To assess the reliability of the models, the following assessments were used: confusion matrices, which indicate the model’s accuracy by statistically distinguishing actual positive and negative instances from false positive and negative classifications. Accuracy is another critical metric that indicates the correctly identified type of the model performed. The precision value shows the number of correct positive predictions to all positive predictions by the model. At the same time, the recall indicates the number of accurate positive predictions to overall positive predictions by distinguishing between classes.

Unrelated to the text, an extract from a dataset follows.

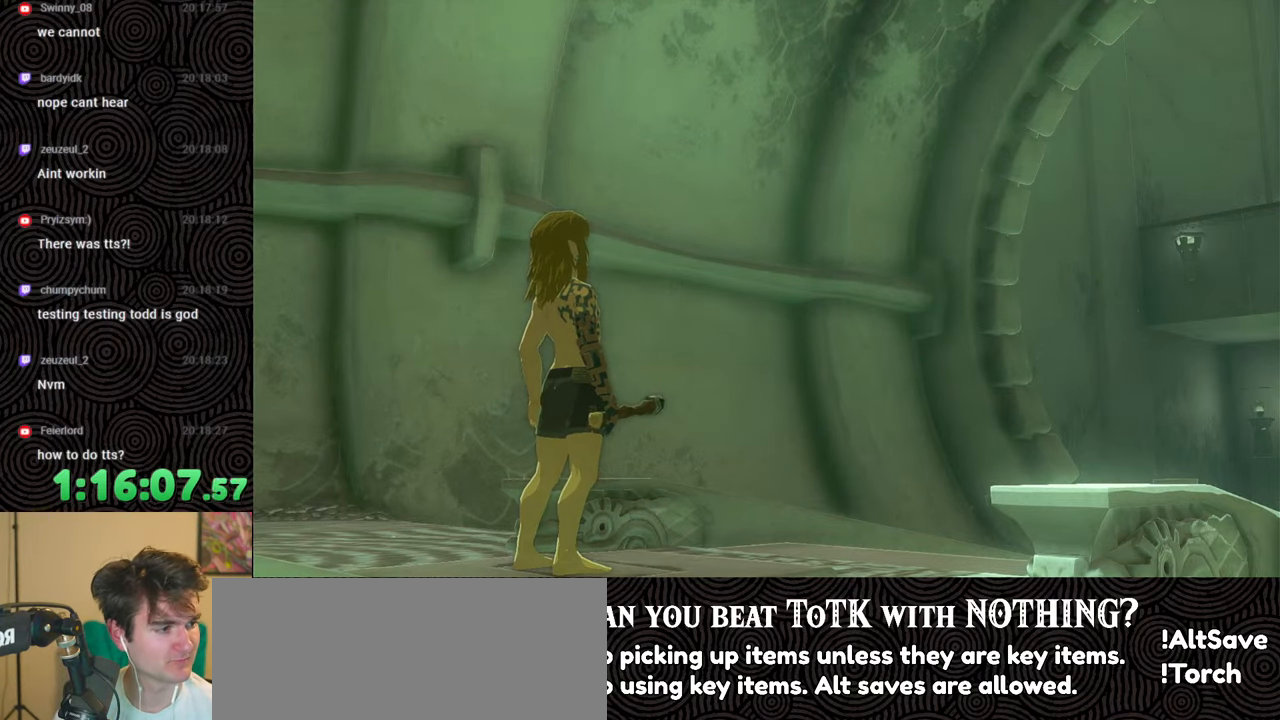
{"buttons": ["B"], "left_stick": "up", "right_stick": "center", "events": [[100, "B", "up"], [200, "B", "down"], [200, "left_stick", "center"], [333, "B", "up"], [400, "B", "down"], [483, "left_stick", "up"]]}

Receiver operating characteristic (ROC) is a statistical calculation used for determining the quality of differentiating between two groups in a binary classifier. ROC uses a recall and false positives to indicate models’ performance. AUC is used to quantify a model’s ability to discriminate between positive and negative outcomes and provides an overall assessment of future model performance. Therefore, the higher the AUC, the better the classifying model, an AUC less than 0.5 indicates suboptimal model performance. In some cases, the accuracy outcome may be a misleading optimist. Therefore, having an F1 score as a safeguard is useful for balancing precision and recall. F1 measures accuracy by considering false positive and false negative predictions. (F1 score = (2 (Precision × Recall))/(Precision + Recall)).

2.1. Statistical Analysis

Machine learning (ML): In recent years, ML has become an increasingly important tool for health services researchers. The researchers demonstrated how ML solves various health services research problems, such as predicting disease progression, analyzing trends in patient outcomes, and identifying subgroups of patients most likely to benefit from intervention health (Doupe et al. 2019). In comparison, deep learning (DL) is a revolutionary technology that uses neural networks capable of recognizing complicated patterns and processing them quickly and accurately. Deep learning algorithms can perform complex tasks, ranging from image recognition and decision making to natural language processing (Asha and Kumar 2021).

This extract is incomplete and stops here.